I find it pretty disturbing that someone as relatively wonky as Matt Yglesias is making this argument. There's a lot of ignorance to unpack in just these two sentences, so let's do this systematically:
1. "If people don't want to read about the zoning board" Trust me on this: people don't want to read about the zoning board until people do want to read about the zoning board. No one wanted to read about the arcane details of Robert Moses's control of New York City until it turned out he was a massively corrupt, discriminatory tyrant, and then everyone wanted to read about it. But if people hadn't been writing unread (and unnoticed by the major city newspapers) articles about him before the story got sexy, it may never have broken at all, at least not in the depth that it ultimately did. Not to mention the obscure neighborhood groups that fired up the first rounds of coverage on Moses.
Just to take a Reader example, Ben Joravsky has been writing about TIFs constantly for years, to the point where people poke fun at him for his obsession. Now, it's not that no one has been reading them, but recently the story's gotten a lot more traction than in the past, to the point where we're seeing actual City Council action on the subject.
Why? It could be that in an economic downturn, the economic effects of Mayor Daley's shell game are much more obvious. Or it could be that with the parking meters and the Olympics, the general tide of economic mismanagement has lifted all boats. Or it could just be one of those things. But years of writing about it when it really wasn't a thing is part of making it a thing. (Joravsky is clearly not alone in pursuing under-the-radar civic journalism for years, it's just that his work is at the tip of my brain, for obvious reasons.)
2. "I’m not actually sure how much social value is created by unread articles" This is going to be a problem in the age of the Web, at least if publications pursue pageviews as an ultimate end. You can get a lot of pageviews from vapid bullshit, but that doesn't mean that "social value" is created. On the other hand, if only 500 people read a wonky local story, and 10 of them are the right people, then a lot of "social value" can be created.
This has historically been one of the advantages of the newspaper model - you can use profitable bottom-feeding to float much less popular beat reporting that's only of interest to a small audience. But as newspapers move to the Web, courting the social networking audience and zeroing in on the traffic generated by specific stories, I'm terrified that reporters on such beats will feel pressure to abandon them.
I am impressed that the Trib, which is upending its business model as quickly as any major media organization and has been pilloried for some elements of that, is doubling down on local watchdog info, going so far as to court the FOIA-filing crowd.
There's a preventative element of local journalism that's hugely important.
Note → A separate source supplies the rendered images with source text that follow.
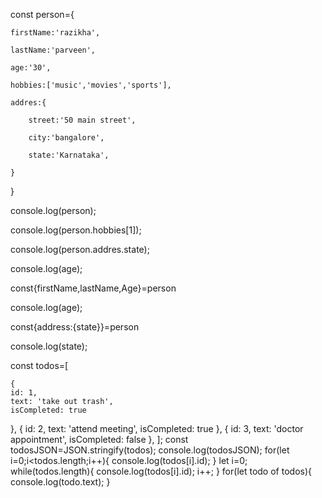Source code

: const person={

    firstName:'razikha',

    lastName:'parveen',

    age:'30',

    hobbies:['music','movies','sports'],

    addres:{

        street:'50 main street',

        city:'bangalore',

        state:'Karnataka',

    }

}

console.log(person);

console.log(person.hobbies[1]);

console.log(person.addres.state);

console.log(age);

const{firstName,lastName,Age}=person

console.log(age);

const{address:{state}}=person

console.log(state);



const todos=[

    {
    id: 1,
    text: 'take out trash',
    isCompleted: true
},
{
    id: 2,
    text: 'attend meeting',
    isCompleted: true
},
{
    id: 3,
    text: 'doctor appointment',
    isCompleted: false
},
];
const todosJSON=JSON.stringify(todos);
console.log(todosJSON);
for(let i=0;i<todos.length;i++){
   console.log(todos[i].id);
}
let i=0;
while(todos.length){
    console.log(todos[i].id);
    i++;
}
for(let todo of todos){
    console.log(todo.text);
}

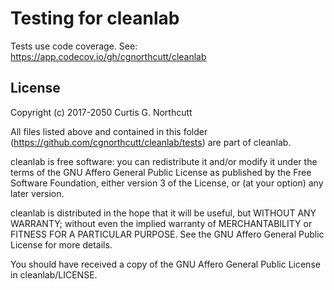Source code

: # Testing for cleanlab

Tests use code coverage. See: https://app.codecov.io/gh/cgnorthcutt/cleanlab

## License

Copyright (c) 2017-2050 Curtis G. Northcutt

All files listed above and contained in this folder (https://github.com/cgnorthcutt/cleanlab/tests) are part of cleanlab.

cleanlab is free software: you can redistribute it and/or modify
it under the terms of the GNU Affero General Public License as published by
the Free Software Foundation, either version 3 of the License, or
(at your option) any later version.

cleanlab is distributed in the hope that it will be useful,
but WITHOUT ANY WARRANTY; without even the implied warranty of
MERCHANTABILITY or FITNESS FOR A PARTICULAR PURPOSE.  See the
GNU Affero General Public License for more details.

You should have received a copy of the GNU Affero General Public License in cleanlab/LICENSE.
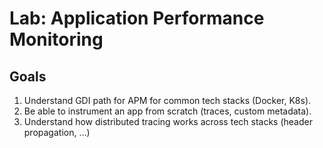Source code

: # Lab: Application Performance Monitoring

## Goals

1. Understand GDI path for APM for common tech stacks (Docker, K8s).
1. Be able to instrument an app from scratch (traces, custom metadata).
1. Understand how distributed tracing works across tech stacks (header propagation, …)
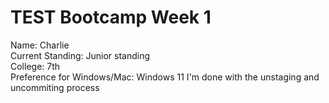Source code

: # TEST Bootcamp Week 1
Name: Charlie\
Current Standing: Junior standing\
College: 7th\
Preference for Windows/Mac: Windows 11
I'm done with the unstaging and uncommiting process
Stories tend to only get a lot of attention after it becomes sufficiently obvious that there's a problem, which is to say when it's too late. As an example, I'd bet dollars to donuts that our cover story this week on charter schools will not be as widely read as our cover on parking meters (I could be wrong, these things are unpredictable, which is another point). Neither is the wrong approach, they're just different. Joravsky and Dumke were doing a postmortem on a massive fuck-up; Emily Krone is delving into a subject that's very much up in the air. The latter won't infuriate people, which means that, as the Web goes, it may not get passed around as much. But even if it just gets a small, influential group talking, it will have been worth it.